In an effort to to avoid facing a class action lawsuit, Allstate attempted to offer a settlement to the named plaintiffs of the case Chen, et al., v. Allstate Ins. Co. To do this they set aside $20,000 dollars in an escrow account and offered a judgment on their part to Richard Chen and Florencio Pacleb, the two who are named for in lawsuit which alleges that Allstate violated consumer rights by sending texts and calls that were unsolicited. The two are seeking $500 in damages for each violation of the Telephone Consumer Protection Act that Allstate committed to go to all those affected by Allstate’s practices.

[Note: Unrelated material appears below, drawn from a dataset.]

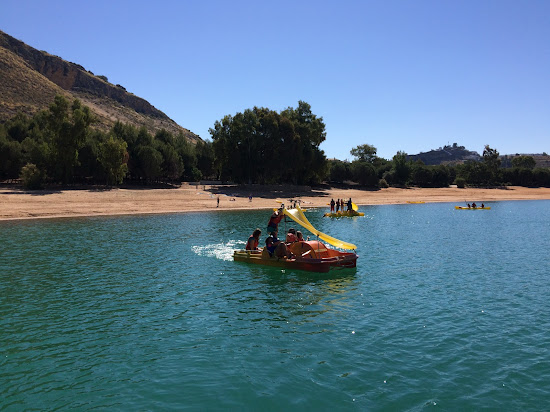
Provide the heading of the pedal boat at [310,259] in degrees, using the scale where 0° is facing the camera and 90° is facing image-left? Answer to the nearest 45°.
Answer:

Allstate’s move is an answer to a Supreme Court case known as Campbell-Ewald v. Gomez, where it was decided that a defendant cannot simply pay off named plaintiffs to avoid a class action lawsuit. There was however a gray area open where it was possible for a defendant to place the monetary settlement in an escrow fund for the named plaintiffs and then enter their own judgment so as to try and avoid the class action portion, and this is what Allstate was attempting to use.

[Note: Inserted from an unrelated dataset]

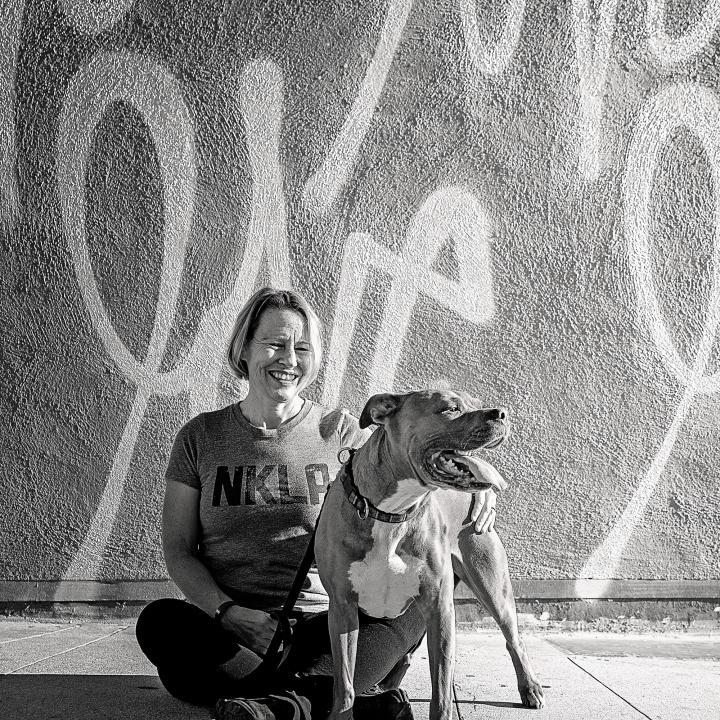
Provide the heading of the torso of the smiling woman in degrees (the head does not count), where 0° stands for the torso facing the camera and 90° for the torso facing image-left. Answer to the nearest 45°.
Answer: approximately 0°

However, the Ninth Circuit Court that presided over this action that Allstate took has decided that the case still remains a class action lawsuit and that the plaintiffs, for the time being at least, can still move ahead with their case. The decision was rendered on April 16th 2016.
Allstate will most likely appeal the judgment all the way to the Supreme Court if they have to, according to the attorneys representing the plaintiffs in the case.

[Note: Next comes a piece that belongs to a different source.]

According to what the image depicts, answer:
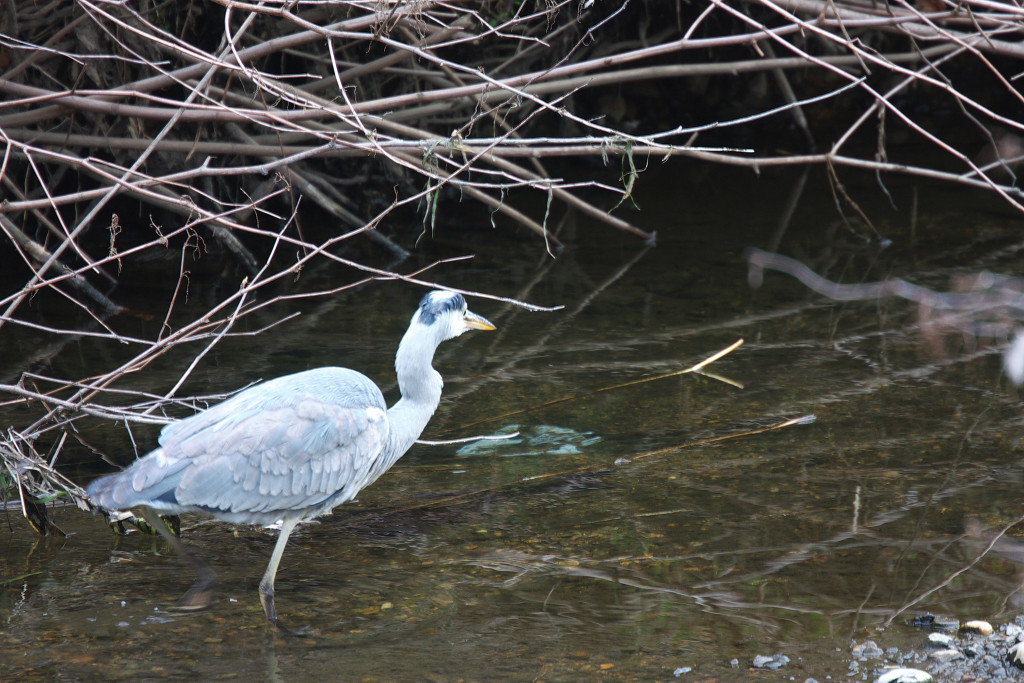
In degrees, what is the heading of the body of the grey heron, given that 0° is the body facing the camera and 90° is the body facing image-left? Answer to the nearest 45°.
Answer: approximately 270°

Whereas there had been question before about the hypothetical effect that Campbell-Ewald v. Gomez would have on cases like this, it seems there is a real world example that tests just what the decision means for large entities and those who would bring class action lawsuits against them. Going forward Chen, et al. v. Allstate Ins. Co., looks to define the legacy of the earlier Supreme Court ruling.